A ação provocou resposta imediata de aeronaves da OTAN, reforçando o clima de tensão na região. A Estônia, que faz fronteira com a Rússia e integra o bloco da Aliança Atlântica, classificou o incidente como uma grave violação de sua integridade territorial.

“A conduta da Rússia é incompatível com as responsabilidades de um membro permanente do Conselho de Segurança da ONU”, declarou o ministro das Relações Exteriores da Estônia, Margus Tsahkna.

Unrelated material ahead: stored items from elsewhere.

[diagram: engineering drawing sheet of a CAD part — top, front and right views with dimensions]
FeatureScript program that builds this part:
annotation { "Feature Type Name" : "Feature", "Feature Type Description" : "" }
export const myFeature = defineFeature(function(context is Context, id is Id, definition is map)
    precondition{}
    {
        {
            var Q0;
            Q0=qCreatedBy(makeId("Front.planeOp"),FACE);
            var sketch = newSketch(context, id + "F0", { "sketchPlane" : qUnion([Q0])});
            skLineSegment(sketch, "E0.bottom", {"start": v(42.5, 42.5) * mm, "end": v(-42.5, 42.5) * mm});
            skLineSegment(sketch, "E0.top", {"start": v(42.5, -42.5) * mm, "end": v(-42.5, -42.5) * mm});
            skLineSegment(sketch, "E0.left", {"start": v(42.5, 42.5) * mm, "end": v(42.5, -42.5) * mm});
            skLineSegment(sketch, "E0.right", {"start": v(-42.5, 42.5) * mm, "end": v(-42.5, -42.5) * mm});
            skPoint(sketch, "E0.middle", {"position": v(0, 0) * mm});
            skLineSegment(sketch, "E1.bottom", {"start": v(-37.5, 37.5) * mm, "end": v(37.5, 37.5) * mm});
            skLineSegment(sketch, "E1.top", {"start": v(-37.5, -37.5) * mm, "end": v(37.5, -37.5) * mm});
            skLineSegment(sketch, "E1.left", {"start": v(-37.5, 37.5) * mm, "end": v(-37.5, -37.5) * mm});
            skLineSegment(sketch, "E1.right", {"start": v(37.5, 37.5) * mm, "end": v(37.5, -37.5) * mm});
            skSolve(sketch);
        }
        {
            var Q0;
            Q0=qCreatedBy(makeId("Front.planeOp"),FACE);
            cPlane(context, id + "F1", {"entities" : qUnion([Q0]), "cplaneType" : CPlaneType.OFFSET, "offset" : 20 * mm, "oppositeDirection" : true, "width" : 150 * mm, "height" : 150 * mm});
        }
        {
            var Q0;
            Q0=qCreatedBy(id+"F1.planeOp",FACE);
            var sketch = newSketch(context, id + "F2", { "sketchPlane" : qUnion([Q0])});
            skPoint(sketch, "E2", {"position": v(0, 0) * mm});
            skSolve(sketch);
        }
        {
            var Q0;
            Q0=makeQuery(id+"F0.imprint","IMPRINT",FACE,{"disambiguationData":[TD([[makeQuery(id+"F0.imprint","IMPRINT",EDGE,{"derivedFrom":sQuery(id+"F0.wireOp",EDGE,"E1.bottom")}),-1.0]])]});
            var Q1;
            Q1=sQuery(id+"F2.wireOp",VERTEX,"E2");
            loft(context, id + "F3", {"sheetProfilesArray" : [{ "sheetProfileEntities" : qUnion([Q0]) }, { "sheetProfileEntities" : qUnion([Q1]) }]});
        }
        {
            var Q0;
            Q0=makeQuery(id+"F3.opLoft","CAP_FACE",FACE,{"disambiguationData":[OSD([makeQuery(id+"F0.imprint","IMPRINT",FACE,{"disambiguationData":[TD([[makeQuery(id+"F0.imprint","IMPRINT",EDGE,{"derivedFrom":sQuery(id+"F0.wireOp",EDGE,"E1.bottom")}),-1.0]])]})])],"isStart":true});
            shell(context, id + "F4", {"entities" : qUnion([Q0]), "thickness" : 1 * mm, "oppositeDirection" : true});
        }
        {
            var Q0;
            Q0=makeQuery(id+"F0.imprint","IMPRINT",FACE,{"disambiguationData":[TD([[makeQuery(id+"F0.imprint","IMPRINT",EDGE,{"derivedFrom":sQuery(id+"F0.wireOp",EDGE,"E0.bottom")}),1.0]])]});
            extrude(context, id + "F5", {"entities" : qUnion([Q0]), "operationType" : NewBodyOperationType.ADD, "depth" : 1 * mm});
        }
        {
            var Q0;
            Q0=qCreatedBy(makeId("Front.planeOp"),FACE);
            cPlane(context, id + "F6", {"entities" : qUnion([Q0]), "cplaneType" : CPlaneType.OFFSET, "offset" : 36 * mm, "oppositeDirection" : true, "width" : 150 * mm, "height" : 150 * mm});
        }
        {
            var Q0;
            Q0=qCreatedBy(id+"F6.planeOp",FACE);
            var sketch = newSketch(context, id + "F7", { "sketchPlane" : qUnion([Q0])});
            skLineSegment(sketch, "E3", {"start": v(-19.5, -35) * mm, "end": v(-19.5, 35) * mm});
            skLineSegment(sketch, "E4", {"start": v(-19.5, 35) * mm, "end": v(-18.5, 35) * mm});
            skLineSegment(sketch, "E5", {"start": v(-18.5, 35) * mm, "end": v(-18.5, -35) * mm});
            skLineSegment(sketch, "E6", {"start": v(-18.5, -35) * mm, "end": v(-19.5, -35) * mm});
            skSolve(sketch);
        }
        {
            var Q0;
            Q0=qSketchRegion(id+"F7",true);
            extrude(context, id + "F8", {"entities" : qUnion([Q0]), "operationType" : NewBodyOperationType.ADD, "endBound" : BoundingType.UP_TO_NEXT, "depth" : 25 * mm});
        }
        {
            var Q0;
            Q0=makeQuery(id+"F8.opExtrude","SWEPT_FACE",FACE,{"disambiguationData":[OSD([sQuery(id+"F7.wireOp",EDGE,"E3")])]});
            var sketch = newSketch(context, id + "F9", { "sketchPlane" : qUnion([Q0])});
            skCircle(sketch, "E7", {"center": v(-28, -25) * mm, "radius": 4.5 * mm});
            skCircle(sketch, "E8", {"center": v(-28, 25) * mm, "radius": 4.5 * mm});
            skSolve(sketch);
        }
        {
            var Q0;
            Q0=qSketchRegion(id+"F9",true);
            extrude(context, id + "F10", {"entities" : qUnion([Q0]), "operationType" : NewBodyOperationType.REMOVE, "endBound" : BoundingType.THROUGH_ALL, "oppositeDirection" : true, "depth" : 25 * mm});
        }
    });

A missão dos Estados Unidos junto à OTAN também se manifestou, condenando veementemente a incursão russa e reafirmando o compromisso com a defesa de todos os territórios aliados. A declaração foi publicada nas redes sociais no dia (21), ampliando o apoio internacional à Estônia.

O Ministério da Defesa da Rússia negou qualquer violação, alegando que suas aeronaves não ultrapassaram os limites do espaço aéreo estoniano. No entanto, o episódio reacende preocupações sobre a postura militar russa na região e sua relação com os países vizinhos.

Além da Estônia, a Polônia também acusou a Rússia de violar seu espaço aéreo com drones entre os dias 9 e 10 de setembro. A denúncia levou à realização de uma sessão emergencial do Conselho de Segurança no dia (12), na qual a maioria dos países membros condenou as ações russas.

“A escalada de violações aéreas exige resposta firme e coordenada da comunidade internacional”, afirmou um diplomata europeu.

A reunião da ONU será acompanhada de perto por líderes mundiais, que buscam evitar novos confrontos e preservar a estabilidade na região do Báltico. A expectativa é de que o debate leve a medidas diplomáticas mais contundentes contra ações que desafiem a soberania de Estados-membros.